Specializes in Critical Care, ED, Cath lab, CTPAC,Trauma.
I have cerner too. Why cant they put in a PRN sliding scale for the drug like for insulin for example and have it q15 or however. Then you can select the med under PRN and then input the amount administered there so you will show what you give on top of everything else.

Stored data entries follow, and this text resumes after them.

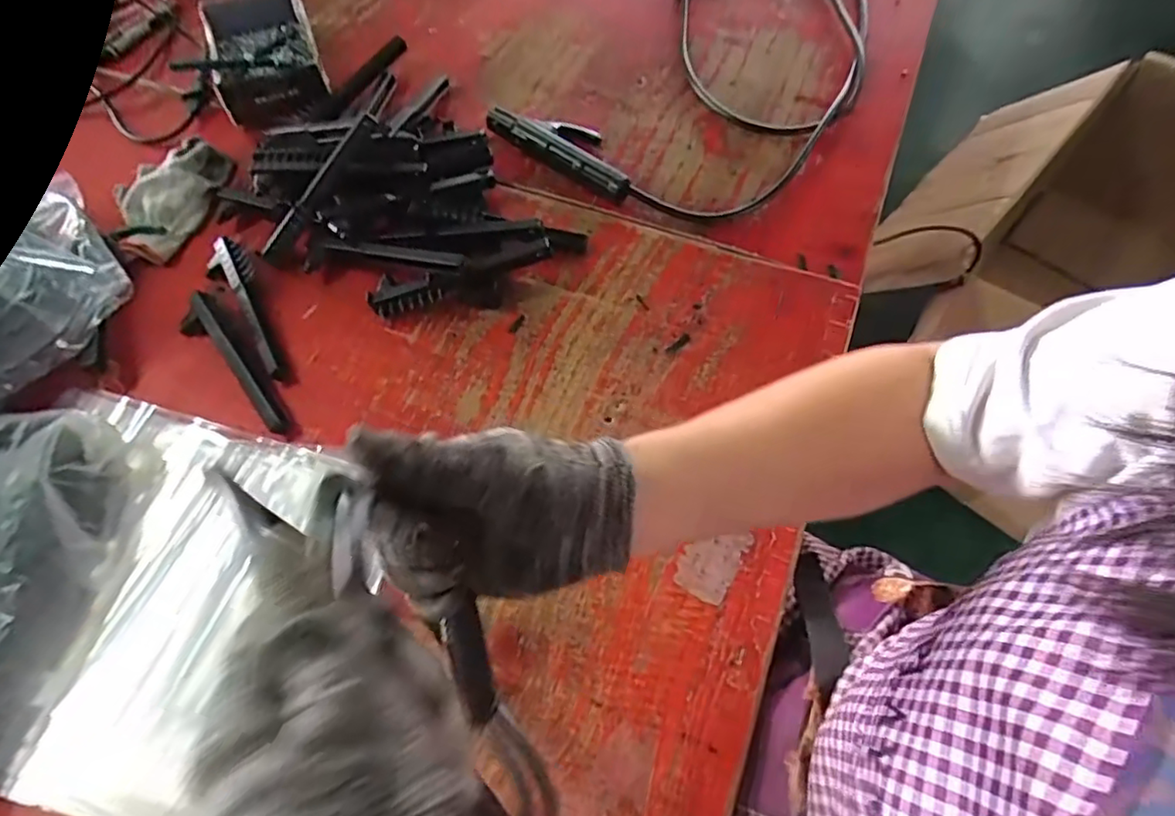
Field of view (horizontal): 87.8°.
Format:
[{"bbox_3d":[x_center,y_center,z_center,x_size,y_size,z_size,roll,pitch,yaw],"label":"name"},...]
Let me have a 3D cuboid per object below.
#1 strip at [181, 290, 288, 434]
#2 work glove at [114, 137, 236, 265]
[{"bbox_3d":[-0.326,-0.041,0.554,0.035,0.023,0.176,-37,67,-18],"label":"strip"},{"bbox_3d":[-0.462,-0.237,0.674,0.100,0.038,0.175,10,61,6],"label":"work glove"}]

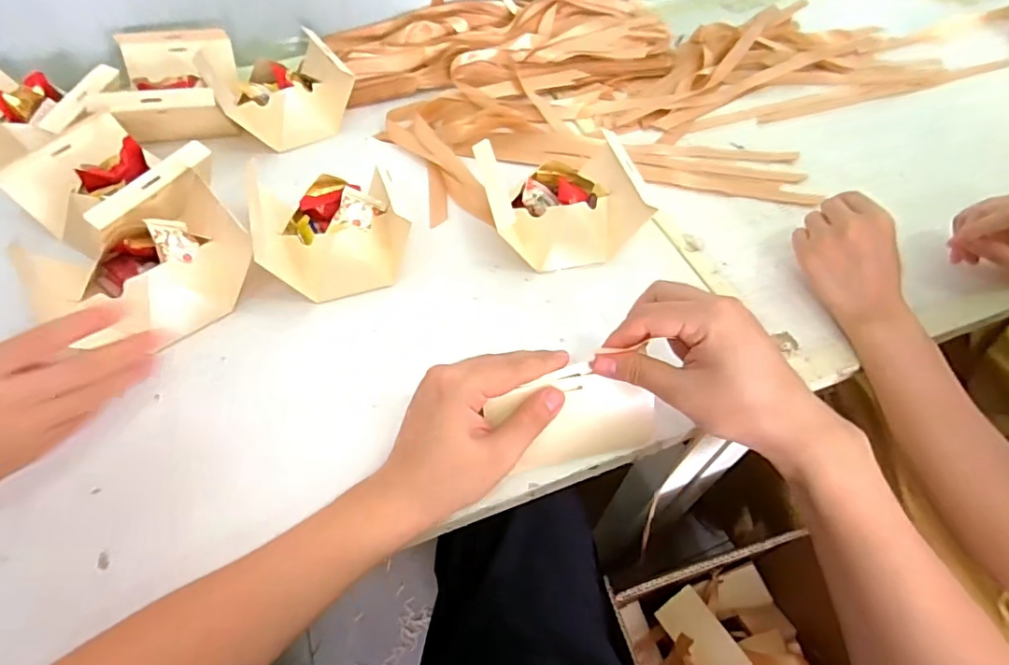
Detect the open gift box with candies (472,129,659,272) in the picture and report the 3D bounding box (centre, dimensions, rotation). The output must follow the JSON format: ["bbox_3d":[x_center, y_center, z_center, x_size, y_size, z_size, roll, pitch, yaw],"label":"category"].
[{"bbox_3d":[0.055,-0.133,0.533,0.154,0.065,0.125,-12,56,-11],"label":"open gift box with candies"}]

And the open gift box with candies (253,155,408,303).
[{"bbox_3d":[-0.163,-0.107,0.503,0.129,0.075,0.131,-11,55,-11],"label":"open gift box with candies"}]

That is how it should be ordered!~

But otherwise, we titrate and bolus freely. For instance, if the patient's on 6 mg/hr of Versed, and gets agitated, we'll bolus 2-3 mg right then, and then consider increasing the drip if need be.

However, most of the nurses do not chart their boluses, and they've told me not to chart or document them. They're not sure that bolusing a patient is within our orders or our scope of practice.

My thing is, if you have an order to titrate, isn't a bolus like a momentary titration? A 5 mg bolus through a drip is the same as titrating up to 30 mg/hr for ten minutes and then titrating back down, right? These boluses are delivered slowly, through the pump.

Well, the "by the book" answer is that you're medicating a patient without an order . . . you can only titrate a drip within the ordered range, and I seriously doubt that the order for versed says 1-30 mg/hr!!! So, you cannot go up to 30 for 10 mins. You can rationalize all you want, but you're illegally medicating your patient.

Now, if you get an order to cover the boluses that you give, then you've covered yourself.

But, I've seen what you describe done before . . .

The thing is, if one of your boluses bottoms out your patient's BP and he codes and dies . . . you're toast!